=== Задание 1 ===
Что, согласно тексту о Бахе, представляет собой тематическая ячейка в первой прелюдии тома «Хорошо темперированного клавира»?
=== Задание 2 ===
Перескажите короче абзац текста о Бахе, который начинается словами «Иногда роль этого ритмического пульса», сохранив его основные факты.
=== Задание 3 ===
Продолжите текст о Бахе после его последнего предложения.

=== Текст о Бахе ===

· · · ·

В каждом произведении Баха есть свои «часы», от­меряющие равные доли объективного времени. Это проявляется в равномерной пульсации ритмических долей, не нарушаемой и не изменяемой до конца про­изведения и выражающейся в каком-нибудь элементе музыкальной ткани или в комбинации этих элемен­тов. Правда, этот всеобщий порядок бывает часто пре­рываем в самом конце произведения перед каденцией, что вызывается израсходованием энергии тематичес­кой ячейки: в эти моменты прекращается равномер­ная ритмическая пульсация, прерывается тематичес-

[136]

кое развитие. Нарушение течения времени — катаст­рофа, отрицающая существование предметов явлен­ного мира. Вместо логического развития тематичес­кой ячейки появляются импровизационные пассажи, иногда вне всякой ритмической пульсации. Хаос и произвол! Но заключительная каденция восстанавли­вает гармонию мироздания. Возможность такого вре­менного «срыва» порождает иногда целые произведе­ния, лишенные общей ритмической пульсации и общей тематической ячейки. Эти импровизации никог­да не бывают самостоятельными, но входят в цикл с фугой, так что прекращение пульсации не может быть всеобщим, это всегда частный случай.
Иногда роль этого ритмического пульса играет сво­им интонационным и ритмическим рисунком сама те­матическая ячейка. Так, в первой прелюдии тома «Хо­рошо темперированного клавира» тематическая ячей­ка представляет собой дважды повторенное трезвучие C-dur и сохраняет свой рисунок до конца произведе­ния, опевая различные гармонии. Гармонические no-следования, рождающиеся из изменения этой посто­янной ячейки, образуют более крупные структуры; можно выделить ядро (первые 4 такта) и развитие; но сейчас важнее отметить то, что тематическая ячейка повторяется непрерывно в каждом такте до конца произведения. Изменение и развитие ее заключается в том, что при каждом новом повторении она распола­гается на звуках нового аккорда, Таким образом, изме­няясь, она всегда остается сама собой. Располагаясь на звуках все новых и новых аккордов, ячейка каждый раз реализует одну за другой заложенные в ней потен­циальные возможности к изменению и вместе с тем расходует свой эмоциональный запал. Это непрерыв­ное повторение тематической ячейки, делая явствен­ным отсчет объективного времени, создает платформу для существования более общего направления гармо­нического движения.

· · · ·

=== Предоставленные данные ===
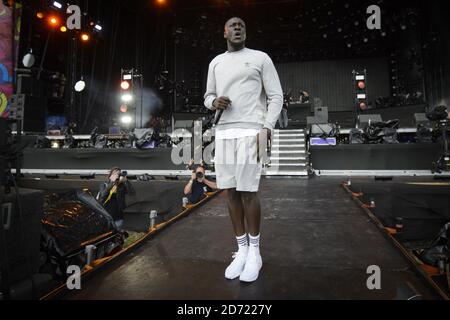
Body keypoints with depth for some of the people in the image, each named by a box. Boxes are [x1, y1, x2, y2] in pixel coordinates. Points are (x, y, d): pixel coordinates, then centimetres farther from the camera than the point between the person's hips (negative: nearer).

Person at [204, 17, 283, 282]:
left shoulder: (260, 58, 7)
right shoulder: (216, 63, 20)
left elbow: (276, 96, 2)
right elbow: (208, 96, 24)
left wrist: (267, 128, -13)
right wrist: (214, 102, -2)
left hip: (250, 132, -4)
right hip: (223, 133, 5)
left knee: (248, 190, -9)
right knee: (231, 191, 2)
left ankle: (254, 252, 8)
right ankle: (242, 250, 14)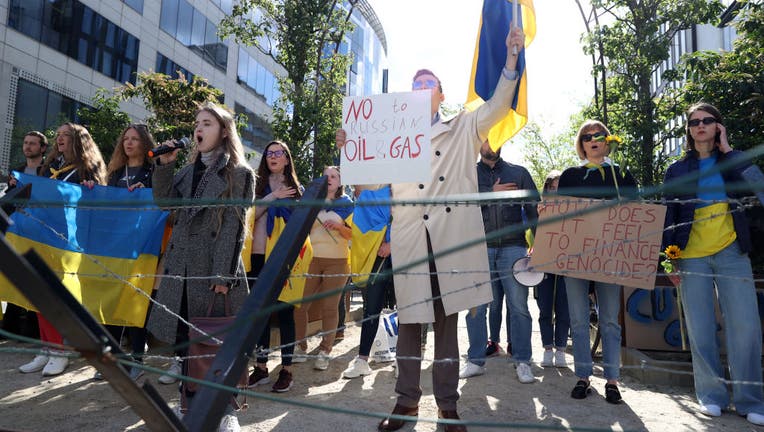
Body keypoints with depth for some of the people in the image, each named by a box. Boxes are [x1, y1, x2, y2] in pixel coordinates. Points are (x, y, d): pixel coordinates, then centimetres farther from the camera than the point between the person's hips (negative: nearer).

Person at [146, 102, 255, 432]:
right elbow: (165, 200, 5)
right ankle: (190, 401, 29)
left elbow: (234, 226, -10)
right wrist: (164, 165, -5)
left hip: (214, 265, -6)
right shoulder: (189, 169, 15)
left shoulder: (239, 173, -4)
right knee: (183, 333, 12)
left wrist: (224, 274, -14)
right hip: (182, 264, 6)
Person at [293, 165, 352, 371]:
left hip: (337, 261, -1)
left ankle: (324, 352, 9)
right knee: (300, 305, -2)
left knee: (329, 308, 1)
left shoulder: (346, 204, 8)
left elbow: (353, 235, 5)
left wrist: (339, 226, -13)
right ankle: (300, 347, 14)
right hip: (311, 260, 2)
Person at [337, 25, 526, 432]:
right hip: (411, 241, 1)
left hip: (452, 238, 0)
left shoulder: (464, 129, 17)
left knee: (447, 321, 7)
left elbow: (498, 105, 4)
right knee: (409, 321, 5)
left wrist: (511, 56, -6)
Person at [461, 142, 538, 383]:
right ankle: (476, 361, 15)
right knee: (476, 306, 3)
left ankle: (522, 362, 12)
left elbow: (534, 208, 9)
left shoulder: (518, 173, 14)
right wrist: (491, 193, -8)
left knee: (519, 306, 1)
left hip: (513, 247, 1)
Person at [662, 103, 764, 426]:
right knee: (700, 329, 1)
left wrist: (727, 149, -2)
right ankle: (711, 395, 13)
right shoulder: (677, 170, 11)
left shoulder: (730, 162, 12)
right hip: (692, 256, 0)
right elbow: (670, 213, 6)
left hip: (731, 252, 0)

· · · ·

=== Поле ответа 1 ===
Дважды повторенное трезвучие C-dur.

=== Поле ответа 2 ===
Иногда ритмическим пульсом служит сама тематическая ячейка. В первой прелюдии тома «Хорошо темперированного клавира» это дважды повторенное трезвучие C-dur. Оно сохраняет свой рисунок до конца произведения, повторяется в каждом такте и опевает разные гармонии. Из изменений ячейки рождаются гармонические последовательности, которые образуют более крупные структуры: ядро (первые 4 такта) и развитие. При каждом повторении ячейка располагается на звуках нового аккорда и, меняясь, остается сама собой. Так она реализует заложенные в ней возможности и расходует свой эмоциональный запал. Ее непрерывное повторение делает явным отсчет объективного времени и создает платформу для более общего направления гармонического движения.

=== Поле ответа 3 ===
В основном то же происходит в инструментальных произведениях, носящих ариозный характер, приме­рами которых могут служить вторая часть Итальянского

[137]

концерта и ария из оркестровой увертюры D-dur. Но если в прелюдии C-dur, упоминавшейся выше, общая направленность гармонического развития только намечена в постепенном изменении ячейки, то в таком произведении, как ария D-dur, эта направлен­ность как бы материализуется в мелодическом голосе. Пространство здесь резко делится на две сферы, реги­стровую и тембральную. Одна последовательно опевает отдельные гармонии, ведёт точный отсчет объек­тивного времени (второй подобный пример — партия левой руки во второй части Итальянского концерта), другая, олицетворяя это гармоническое движение, яв­ляется свободным мелодическим голосом, который расчленяется на тематическое ядро и его развитие. Это развитие — вычленения и вариации интонаций ядра, причем грань между ядром и развитием можно прове­сти порой только по гармоническому плану произве­дения, так как интонационная спайка так крепка, что разделение ядра и развития просто невозможно. Та­ким образом, одна пространственная сфера состоит из повторений короткой ячейки и поэтому имеет дроб­ную структуру; другая, строясь как развитие ячейки, имеет тенденцию к полной нерасчлененности движе­ния линии. Этот пространственный контраст закреп­лен в инструментовке, которая у Баха играет формо­образующую роль. Избранный вначале инструмен­тальный состав не может быть изменен и дополнен до конца произведения. Тембр инструмента служит не для окраски индивидуального момента, но для созда­ния одной из пространственных линий, которые, су­ществуя на протяжении всего произведения, создают пространственный контраст.
Интересно отметить, что формообразующая роль тембра инструмента и нарочитое подчеркивание рав­номерной пульсации — один из характернейших принципов джазовой музыки. Концепция времени и пространства у Баха и в джазе довольно близки друг к другу. Но причины такого совпадения должны стать предметом особого исследования.

[138]

С ощущением объективного времени, достигнутого уже другим, более сложным путем, мы сталкиваемся в баховской фуге.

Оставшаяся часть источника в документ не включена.